◆ Task to carry out:
Rewrite the records with "scientific name" changed to "binomial name" wherever it occurs, keeping everything else the same and omitting the pictures.

◆ Listed records:

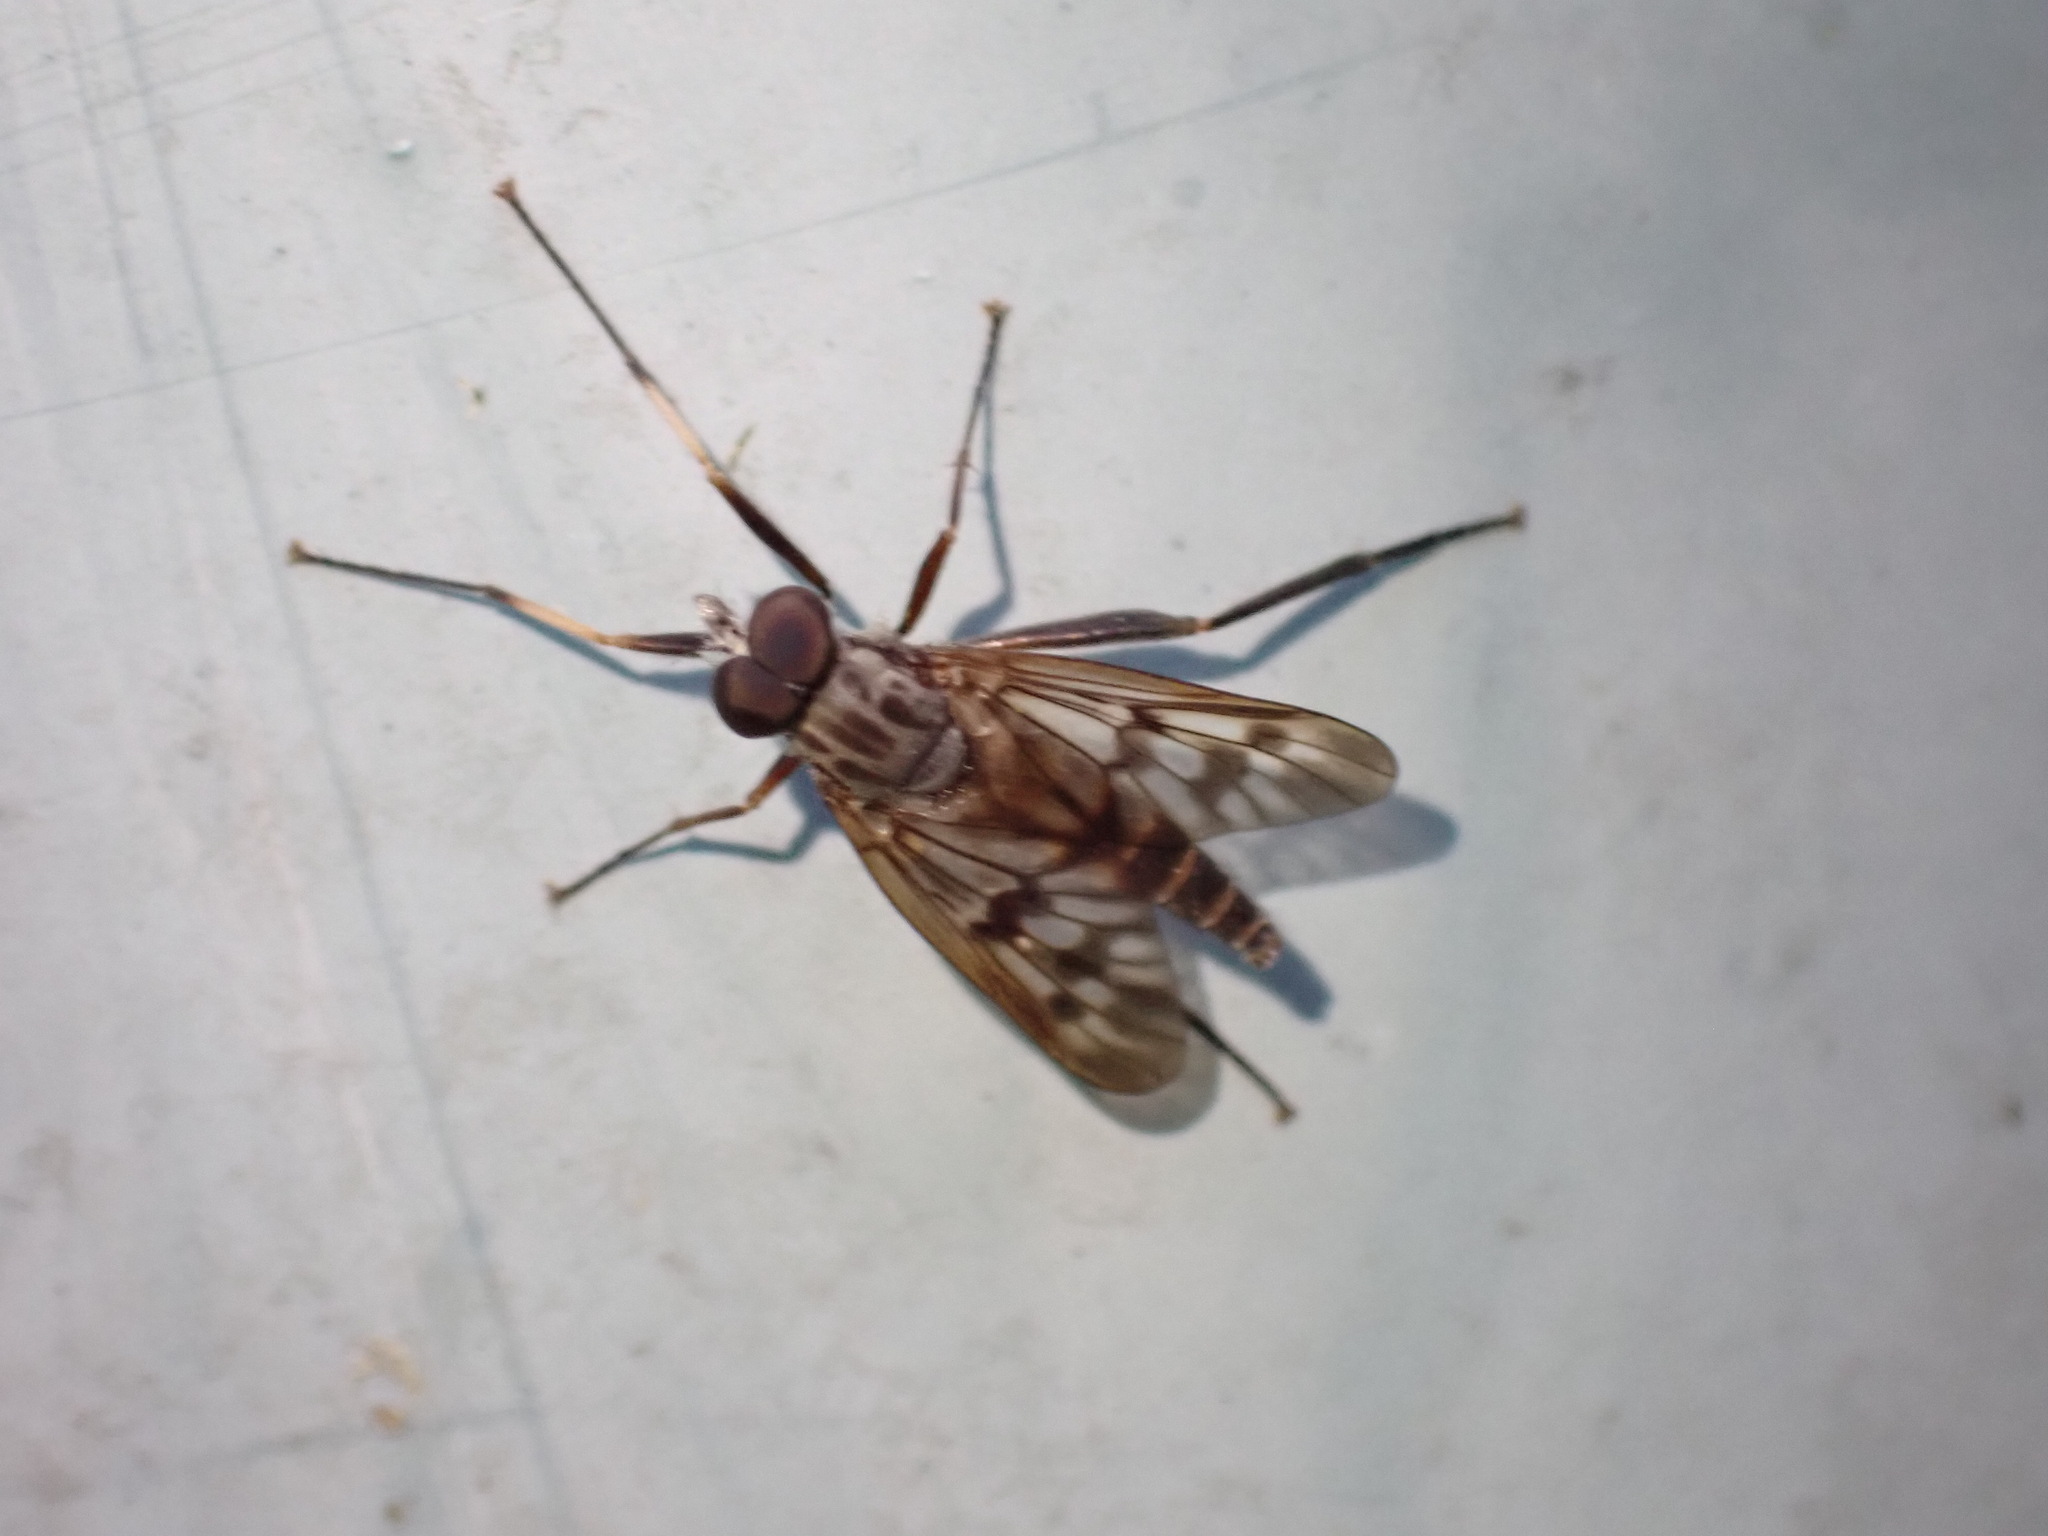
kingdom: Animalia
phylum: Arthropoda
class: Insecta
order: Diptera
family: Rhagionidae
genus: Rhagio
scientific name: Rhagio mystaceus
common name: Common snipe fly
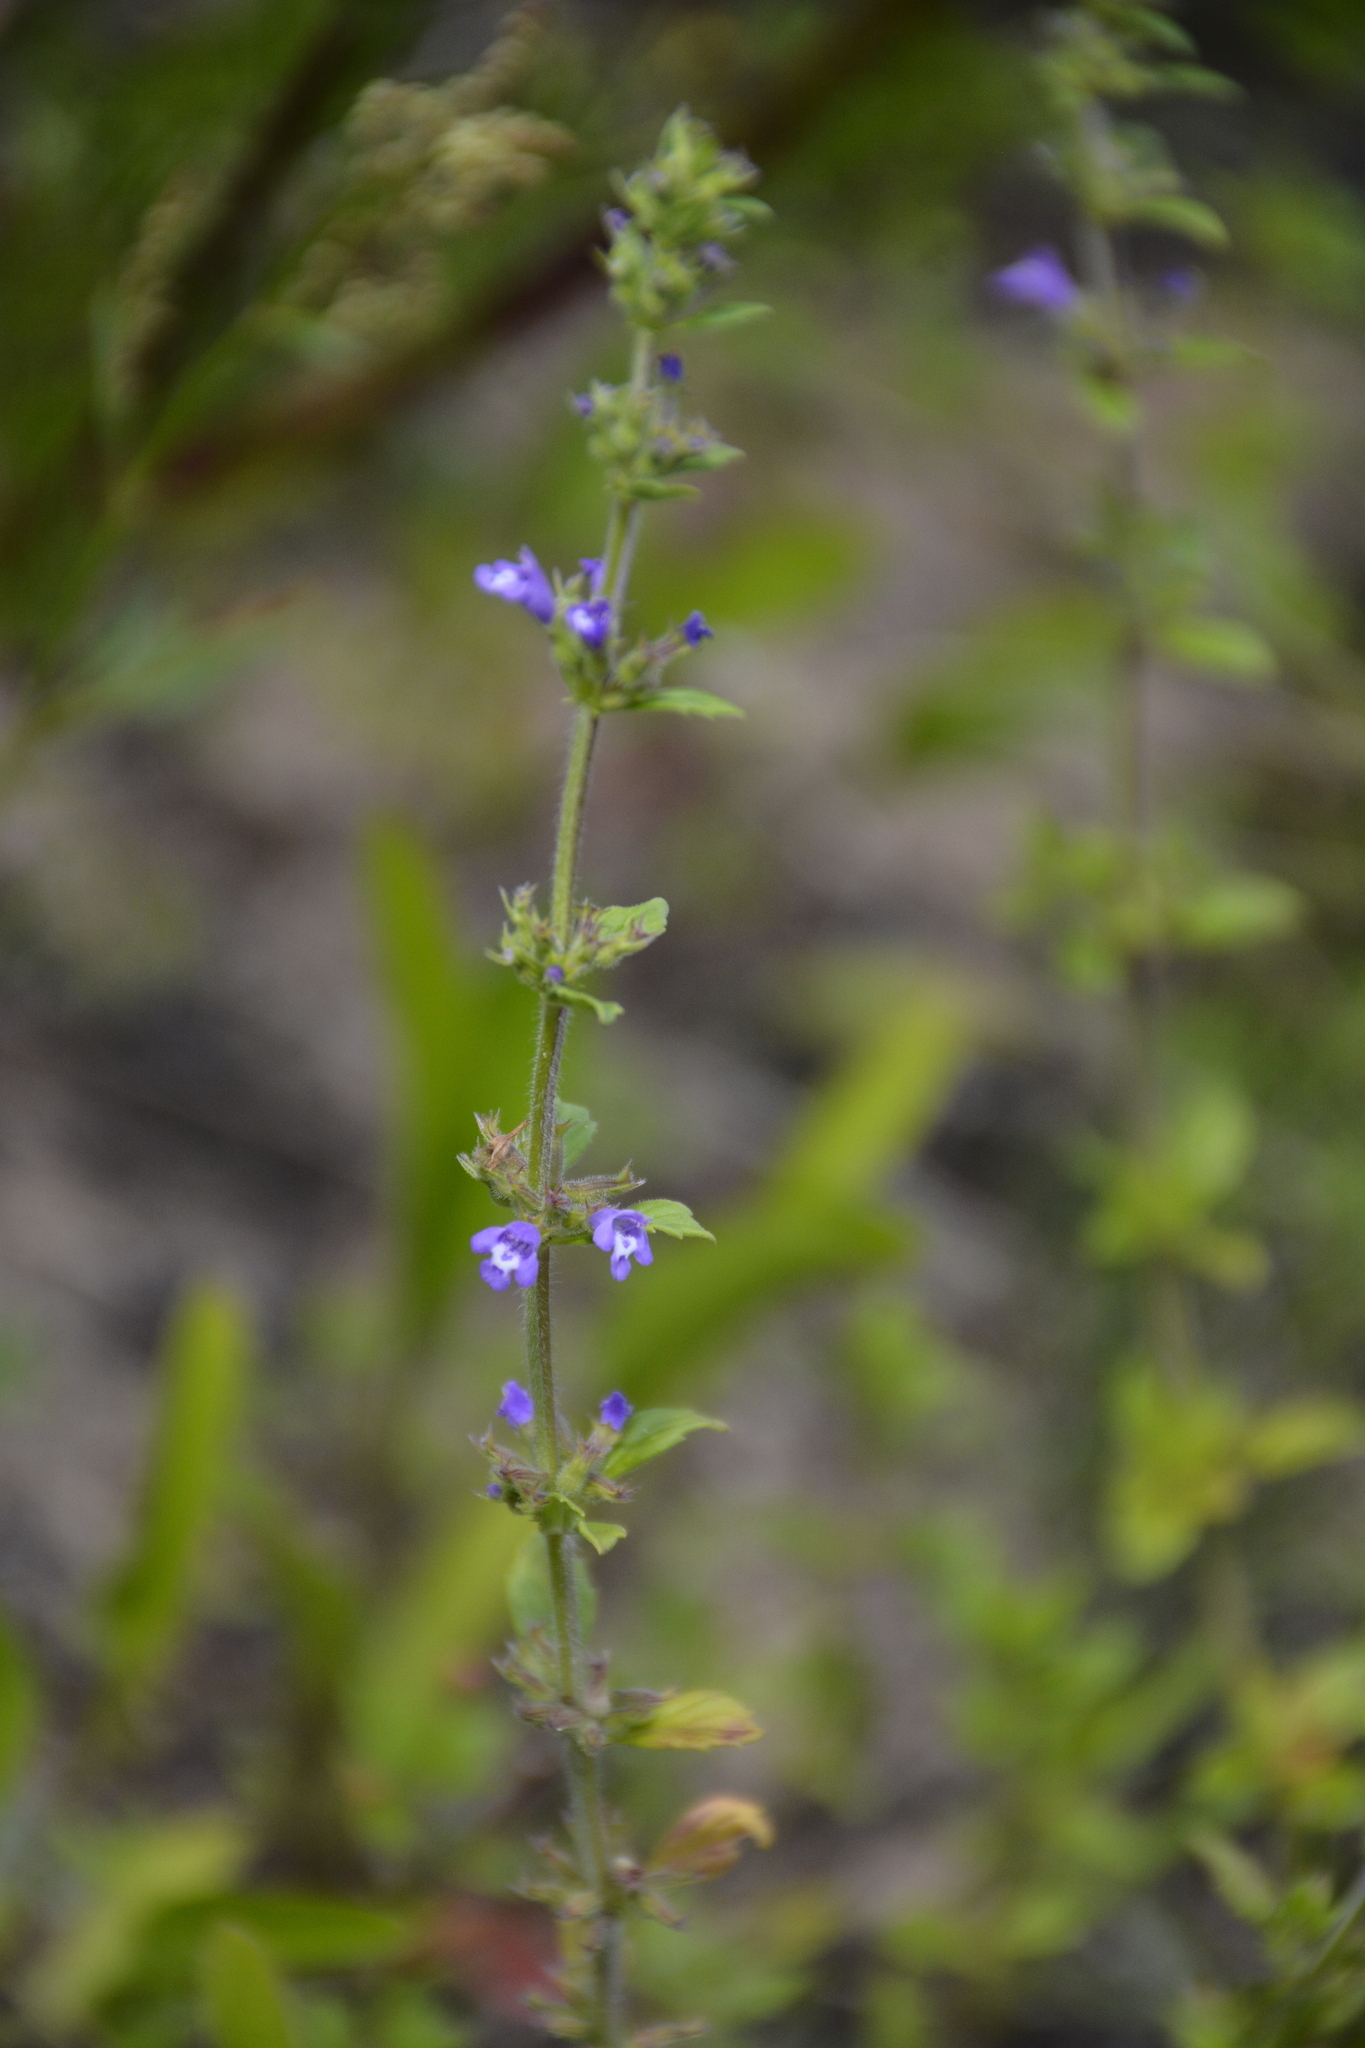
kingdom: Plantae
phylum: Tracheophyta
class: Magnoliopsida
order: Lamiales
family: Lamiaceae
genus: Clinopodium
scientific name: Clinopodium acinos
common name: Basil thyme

◆ Completed exercise:
kingdom: Animalia
phylum: Arthropoda
class: Insecta
order: Diptera
family: Rhagionidae
genus: Rhagio
binomial name: Rhagio mystaceus
common name: Common snipe fly
kingdom: Plantae
phylum: Tracheophyta
class: Magnoliopsida
order: Lamiales
family: Lamiaceae
genus: Clinopodium
binomial name: Clinopodium acinos
common name: Basil thyme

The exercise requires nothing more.